== MATERIAL SUPPLIED

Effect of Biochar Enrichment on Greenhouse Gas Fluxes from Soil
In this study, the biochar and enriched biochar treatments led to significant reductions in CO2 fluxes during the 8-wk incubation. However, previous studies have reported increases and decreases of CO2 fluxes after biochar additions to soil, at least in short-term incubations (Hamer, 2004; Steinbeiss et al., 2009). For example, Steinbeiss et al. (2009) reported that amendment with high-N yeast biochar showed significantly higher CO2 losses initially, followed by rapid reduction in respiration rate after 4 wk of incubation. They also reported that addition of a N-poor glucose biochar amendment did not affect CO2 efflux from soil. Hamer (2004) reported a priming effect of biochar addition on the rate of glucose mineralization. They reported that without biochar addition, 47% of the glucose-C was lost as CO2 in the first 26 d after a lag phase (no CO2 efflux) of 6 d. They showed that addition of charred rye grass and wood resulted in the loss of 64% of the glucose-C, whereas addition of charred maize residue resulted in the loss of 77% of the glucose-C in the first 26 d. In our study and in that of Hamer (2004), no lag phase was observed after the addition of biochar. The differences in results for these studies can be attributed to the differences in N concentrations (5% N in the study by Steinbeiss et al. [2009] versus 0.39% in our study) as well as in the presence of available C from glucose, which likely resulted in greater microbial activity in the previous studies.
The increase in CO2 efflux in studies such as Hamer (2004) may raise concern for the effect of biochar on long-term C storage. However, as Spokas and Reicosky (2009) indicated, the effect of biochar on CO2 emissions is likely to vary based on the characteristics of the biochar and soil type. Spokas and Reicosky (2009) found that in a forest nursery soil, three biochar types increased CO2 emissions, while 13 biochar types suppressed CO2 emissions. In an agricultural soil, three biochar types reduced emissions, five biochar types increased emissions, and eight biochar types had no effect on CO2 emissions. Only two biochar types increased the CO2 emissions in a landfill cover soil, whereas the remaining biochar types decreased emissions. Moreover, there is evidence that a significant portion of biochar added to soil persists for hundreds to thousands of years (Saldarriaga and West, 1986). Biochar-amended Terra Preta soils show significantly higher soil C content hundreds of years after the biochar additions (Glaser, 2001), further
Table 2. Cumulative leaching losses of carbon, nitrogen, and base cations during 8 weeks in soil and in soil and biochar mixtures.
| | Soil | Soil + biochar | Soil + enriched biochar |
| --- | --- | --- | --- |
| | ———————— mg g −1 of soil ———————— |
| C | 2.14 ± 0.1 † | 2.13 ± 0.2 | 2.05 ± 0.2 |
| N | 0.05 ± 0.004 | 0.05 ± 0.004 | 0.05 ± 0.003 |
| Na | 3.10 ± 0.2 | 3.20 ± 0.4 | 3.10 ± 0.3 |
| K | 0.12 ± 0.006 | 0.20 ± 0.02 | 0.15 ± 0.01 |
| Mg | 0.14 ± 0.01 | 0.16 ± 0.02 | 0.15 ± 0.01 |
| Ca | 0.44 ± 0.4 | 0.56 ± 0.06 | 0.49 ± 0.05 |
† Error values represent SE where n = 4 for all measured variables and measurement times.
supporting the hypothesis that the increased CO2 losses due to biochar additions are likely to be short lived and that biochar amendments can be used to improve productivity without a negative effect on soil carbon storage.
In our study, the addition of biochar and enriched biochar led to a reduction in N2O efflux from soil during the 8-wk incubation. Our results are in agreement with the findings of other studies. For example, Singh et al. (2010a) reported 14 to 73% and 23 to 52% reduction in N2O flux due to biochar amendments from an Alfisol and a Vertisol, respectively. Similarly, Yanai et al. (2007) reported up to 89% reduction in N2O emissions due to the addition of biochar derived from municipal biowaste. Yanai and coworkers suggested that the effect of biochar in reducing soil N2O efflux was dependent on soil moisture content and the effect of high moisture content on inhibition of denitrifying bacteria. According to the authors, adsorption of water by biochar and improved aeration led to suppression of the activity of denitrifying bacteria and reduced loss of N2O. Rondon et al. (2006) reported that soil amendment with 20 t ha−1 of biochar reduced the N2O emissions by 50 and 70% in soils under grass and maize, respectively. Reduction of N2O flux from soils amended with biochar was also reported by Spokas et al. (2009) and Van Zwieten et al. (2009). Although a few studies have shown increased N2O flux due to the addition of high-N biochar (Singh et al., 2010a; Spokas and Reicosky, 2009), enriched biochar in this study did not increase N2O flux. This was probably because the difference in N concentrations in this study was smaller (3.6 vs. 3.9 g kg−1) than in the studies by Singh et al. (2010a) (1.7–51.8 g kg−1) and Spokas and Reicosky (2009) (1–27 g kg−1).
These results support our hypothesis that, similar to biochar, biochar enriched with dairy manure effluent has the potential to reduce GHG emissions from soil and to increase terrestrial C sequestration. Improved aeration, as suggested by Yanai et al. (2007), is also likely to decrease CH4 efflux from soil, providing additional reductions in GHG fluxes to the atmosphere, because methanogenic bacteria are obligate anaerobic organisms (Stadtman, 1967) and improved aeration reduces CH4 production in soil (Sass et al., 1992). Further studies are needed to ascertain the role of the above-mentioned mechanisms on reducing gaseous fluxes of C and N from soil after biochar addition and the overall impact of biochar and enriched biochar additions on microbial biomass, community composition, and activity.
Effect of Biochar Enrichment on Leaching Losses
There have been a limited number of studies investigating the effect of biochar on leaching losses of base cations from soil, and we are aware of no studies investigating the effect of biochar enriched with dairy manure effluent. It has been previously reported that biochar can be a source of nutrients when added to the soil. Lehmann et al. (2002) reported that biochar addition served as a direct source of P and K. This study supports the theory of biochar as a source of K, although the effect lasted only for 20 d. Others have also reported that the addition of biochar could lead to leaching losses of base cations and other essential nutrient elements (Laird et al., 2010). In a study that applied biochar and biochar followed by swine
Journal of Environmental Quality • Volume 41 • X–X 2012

====

**DESCRIPTION OF THE TASK**: Would you print exactly, and only, the lines of the data above from the line with "enriched biochar |" through the line with "supporting the hypothesis", inclusive?

**TASK ANSWER**:
| | Soil | Soil + biochar | Soil + enriched biochar |
| --- | --- | --- | --- |
| | ———————— mg g −1 of soil ———————— |
| C | 2.14 ± 0.1 † | 2.13 ± 0.2 | 2.05 ± 0.2 |
| N | 0.05 ± 0.004 | 0.05 ± 0.004 | 0.05 ± 0.003 |
| Na | 3.10 ± 0.2 | 3.20 ± 0.4 | 3.10 ± 0.3 |
| K | 0.12 ± 0.006 | 0.20 ± 0.02 | 0.15 ± 0.01 |
| Mg | 0.14 ± 0.01 | 0.16 ± 0.02 | 0.15 ± 0.01 |
| Ca | 0.44 ± 0.4 | 0.56 ± 0.06 | 0.49 ± 0.05 |
† Error values represent SE where n = 4 for all measured variables and measurement times.
supporting the hypothesis that the increased CO2 losses due to biochar additions are likely to be short lived and that biochar amendments can be used to improve productivity without a negative effect on soil carbon storage.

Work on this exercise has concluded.